_Goal of the exercise_
From the listing below, copy every line with the word "when".

_Provided data_
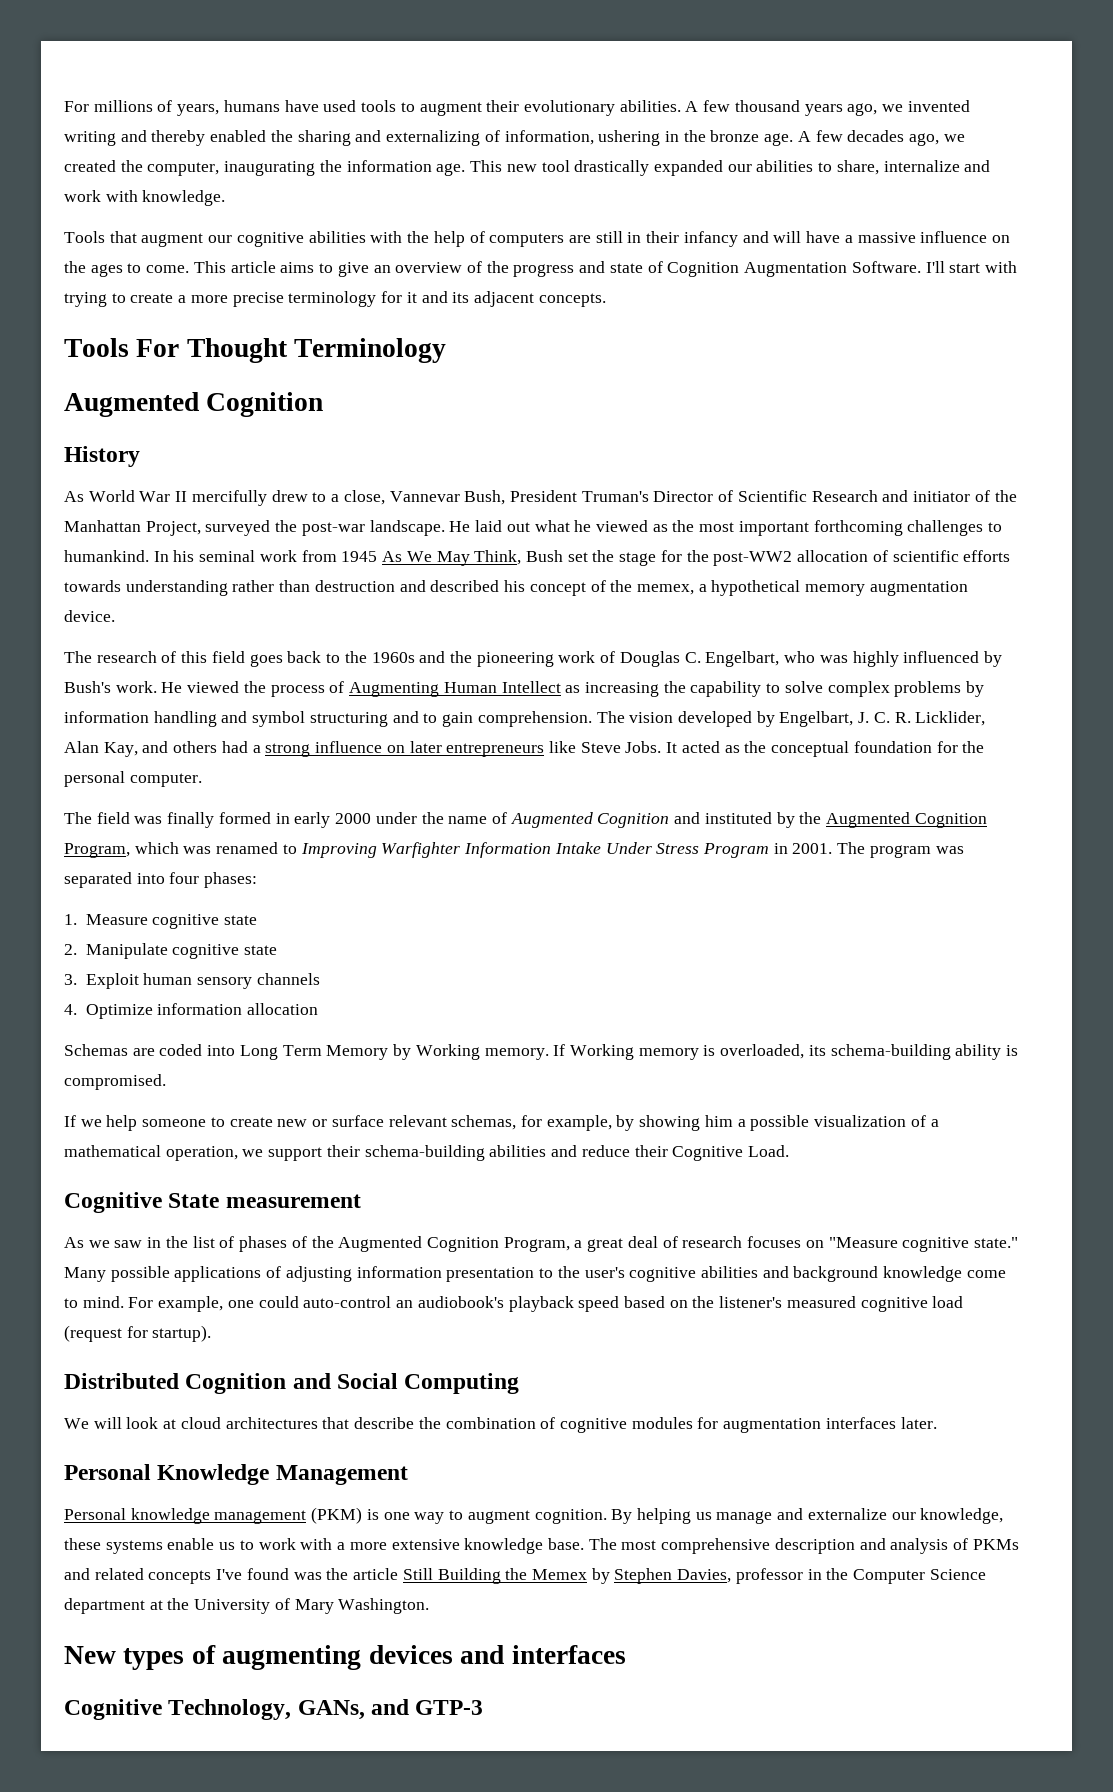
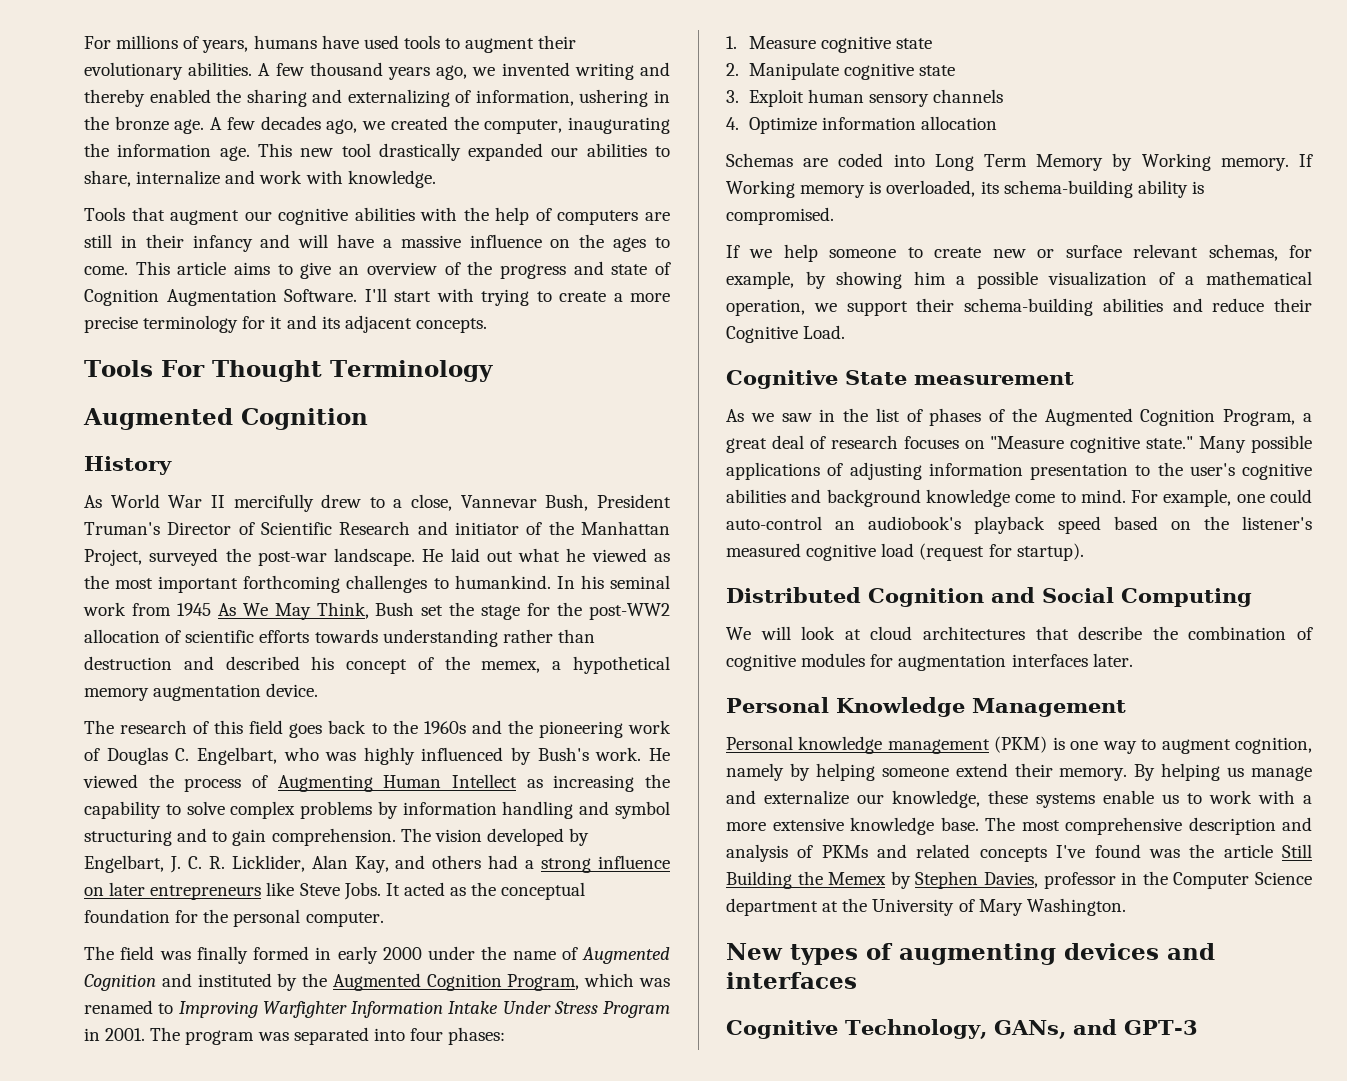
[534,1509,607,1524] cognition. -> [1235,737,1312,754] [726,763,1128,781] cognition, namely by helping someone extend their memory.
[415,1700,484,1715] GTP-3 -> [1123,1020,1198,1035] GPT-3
==
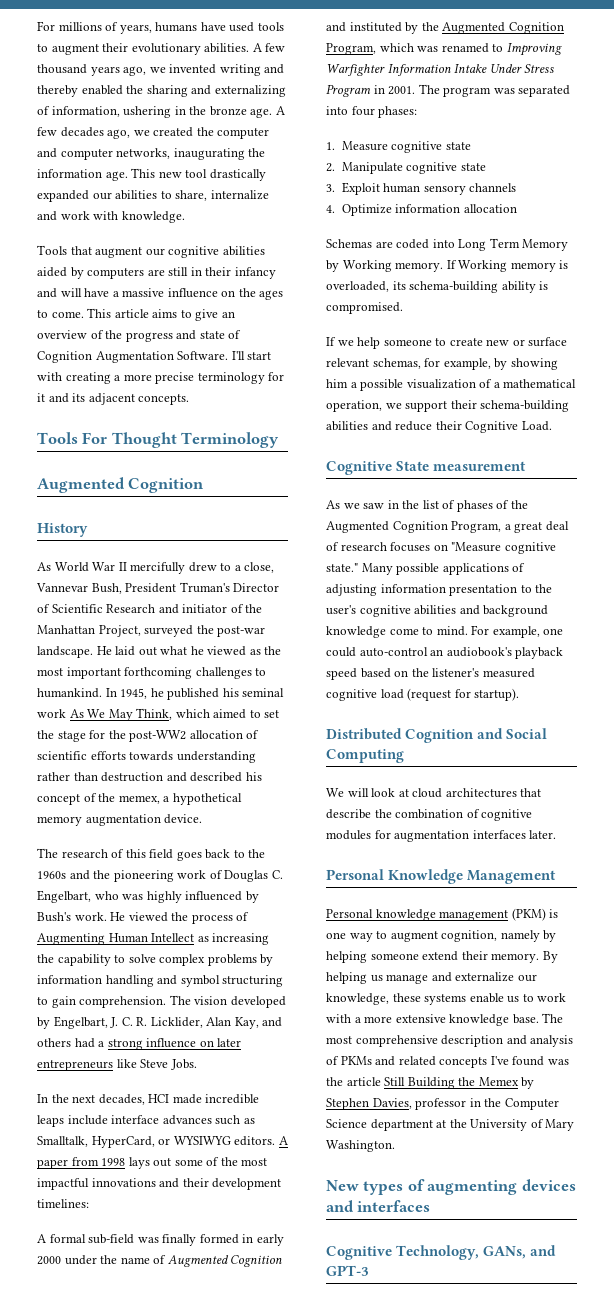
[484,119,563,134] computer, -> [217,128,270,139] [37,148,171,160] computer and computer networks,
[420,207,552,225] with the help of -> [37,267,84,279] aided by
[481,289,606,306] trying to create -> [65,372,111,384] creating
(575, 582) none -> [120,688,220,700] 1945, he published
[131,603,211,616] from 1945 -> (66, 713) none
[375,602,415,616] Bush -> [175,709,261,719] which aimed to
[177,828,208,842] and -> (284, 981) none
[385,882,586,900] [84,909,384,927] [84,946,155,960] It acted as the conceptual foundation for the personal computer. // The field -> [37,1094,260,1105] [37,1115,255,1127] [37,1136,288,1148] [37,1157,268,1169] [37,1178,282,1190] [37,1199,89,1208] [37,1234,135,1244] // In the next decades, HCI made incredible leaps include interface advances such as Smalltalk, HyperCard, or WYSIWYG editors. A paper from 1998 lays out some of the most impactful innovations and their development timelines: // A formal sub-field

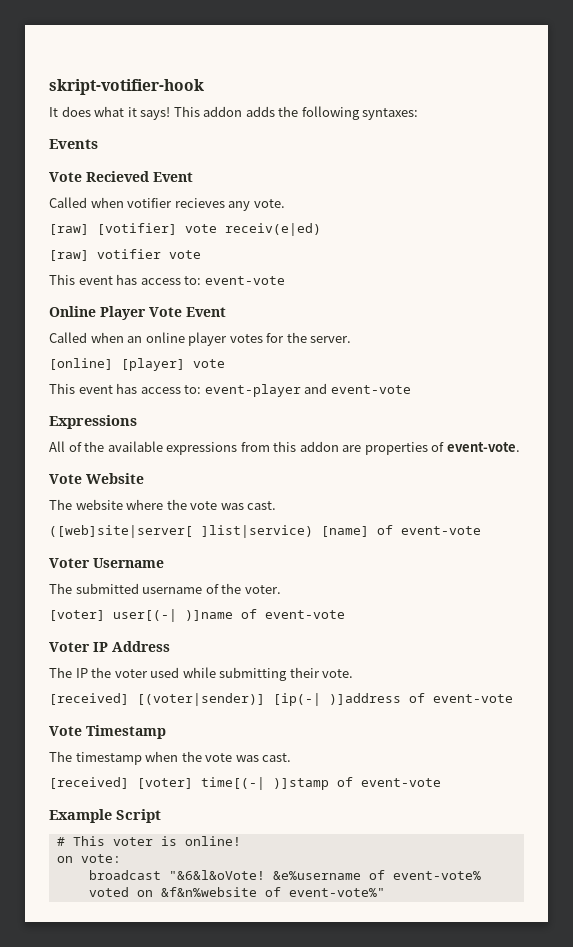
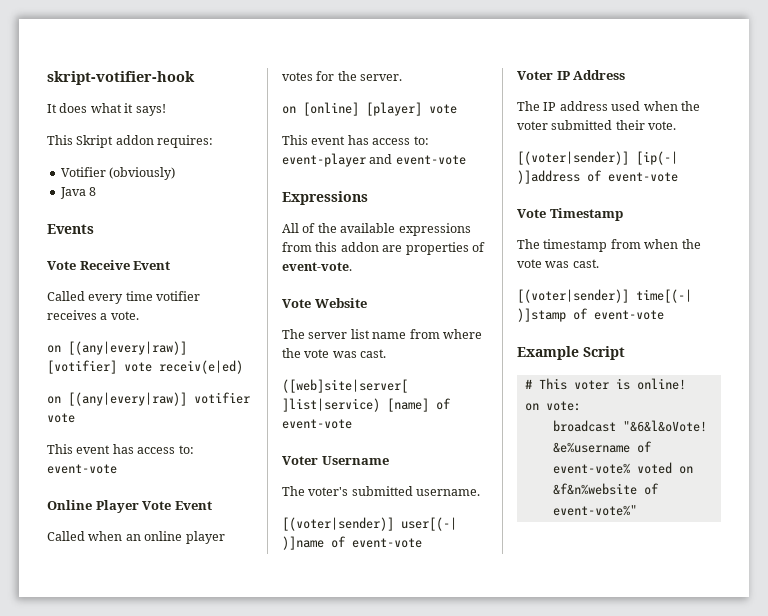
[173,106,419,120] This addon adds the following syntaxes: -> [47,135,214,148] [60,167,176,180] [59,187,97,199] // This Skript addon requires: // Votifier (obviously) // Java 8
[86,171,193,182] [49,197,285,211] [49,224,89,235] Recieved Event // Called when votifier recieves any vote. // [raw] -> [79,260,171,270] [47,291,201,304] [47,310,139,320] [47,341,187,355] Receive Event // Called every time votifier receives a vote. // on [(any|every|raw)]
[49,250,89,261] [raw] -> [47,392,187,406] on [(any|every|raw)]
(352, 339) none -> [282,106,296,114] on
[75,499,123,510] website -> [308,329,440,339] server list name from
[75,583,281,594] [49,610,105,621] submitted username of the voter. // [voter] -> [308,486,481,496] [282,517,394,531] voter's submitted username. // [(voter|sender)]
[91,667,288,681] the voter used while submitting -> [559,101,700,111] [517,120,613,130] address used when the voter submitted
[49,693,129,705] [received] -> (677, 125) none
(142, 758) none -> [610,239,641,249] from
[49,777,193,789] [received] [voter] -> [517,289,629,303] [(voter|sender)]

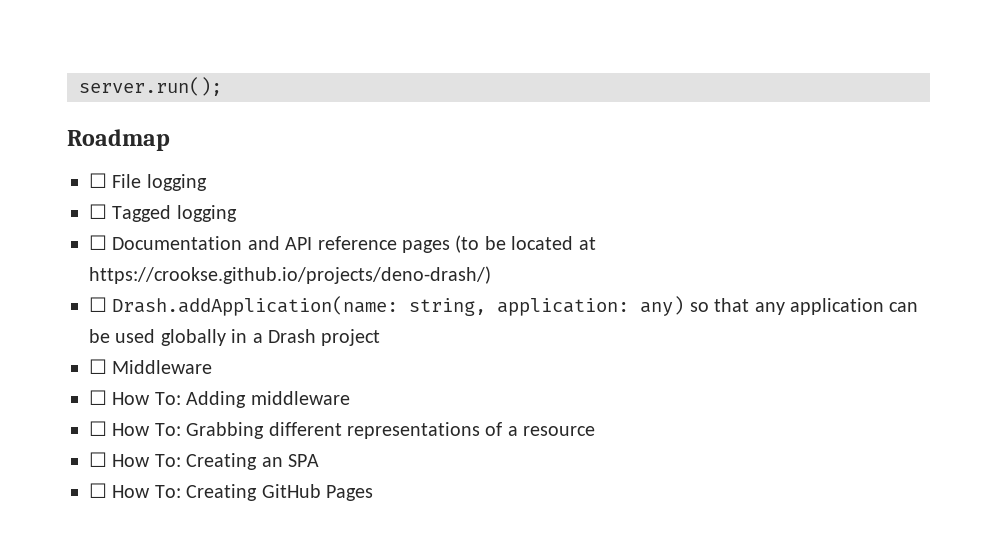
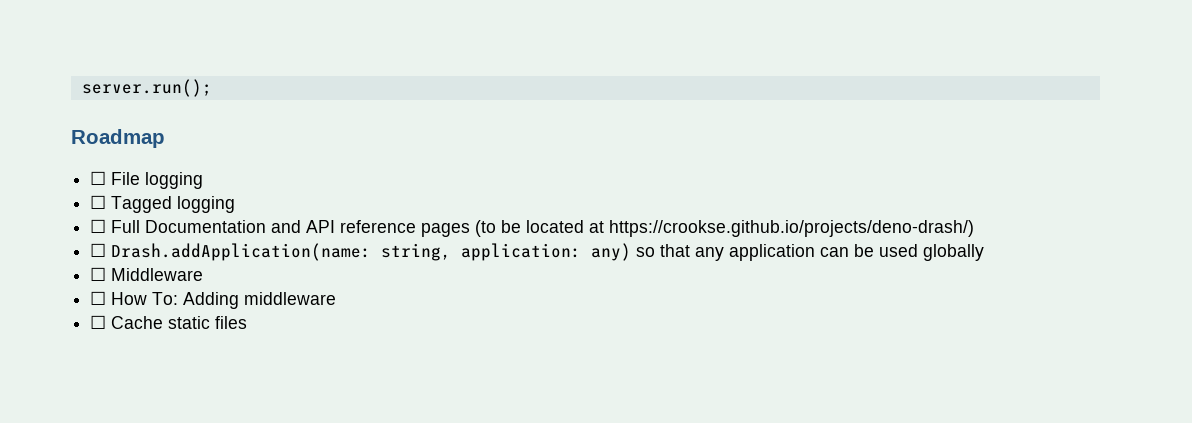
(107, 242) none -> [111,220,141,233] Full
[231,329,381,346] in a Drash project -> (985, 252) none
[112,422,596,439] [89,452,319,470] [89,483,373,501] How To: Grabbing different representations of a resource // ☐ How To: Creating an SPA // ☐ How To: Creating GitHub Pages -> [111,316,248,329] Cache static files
* * *
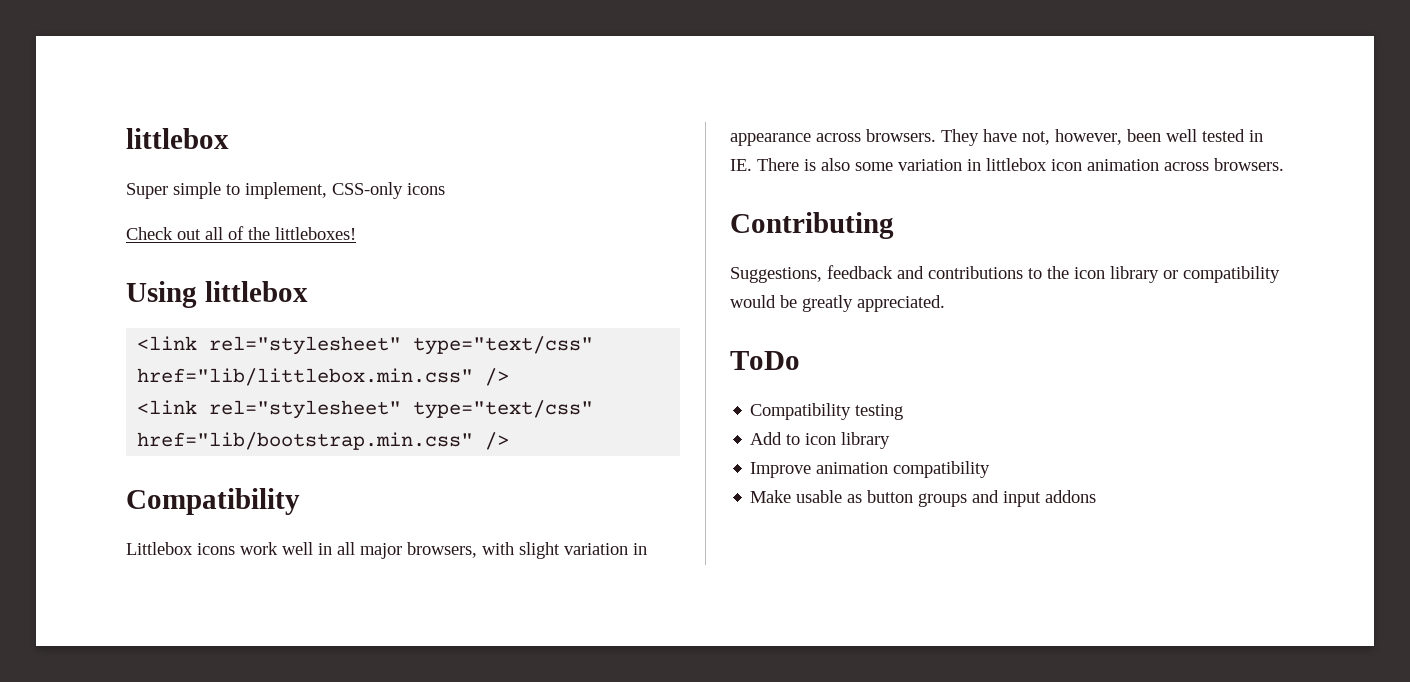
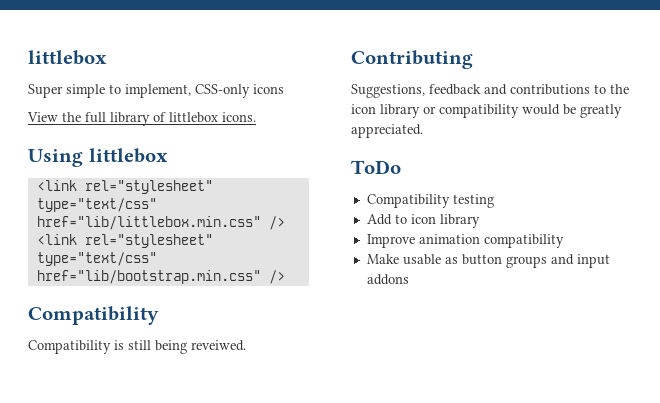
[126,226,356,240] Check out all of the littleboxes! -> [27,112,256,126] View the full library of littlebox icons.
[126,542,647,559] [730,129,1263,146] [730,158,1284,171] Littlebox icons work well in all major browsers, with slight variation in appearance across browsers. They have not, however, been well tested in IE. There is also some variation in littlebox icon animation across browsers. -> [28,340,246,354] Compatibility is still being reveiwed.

_Exercise answer_
[86,171,193,182] [49,197,285,211] [49,224,89,235] Recieved Event // Called when votifier recieves any vote. // [raw] -> [79,260,171,270] [47,291,201,304] [47,310,139,320] [47,341,187,355] Receive Event // Called every time votifier receives a vote. // on [(any|every|raw)]
[91,667,288,681] the voter used while submitting -> [559,101,700,111] [517,120,613,130] address used when the voter submitted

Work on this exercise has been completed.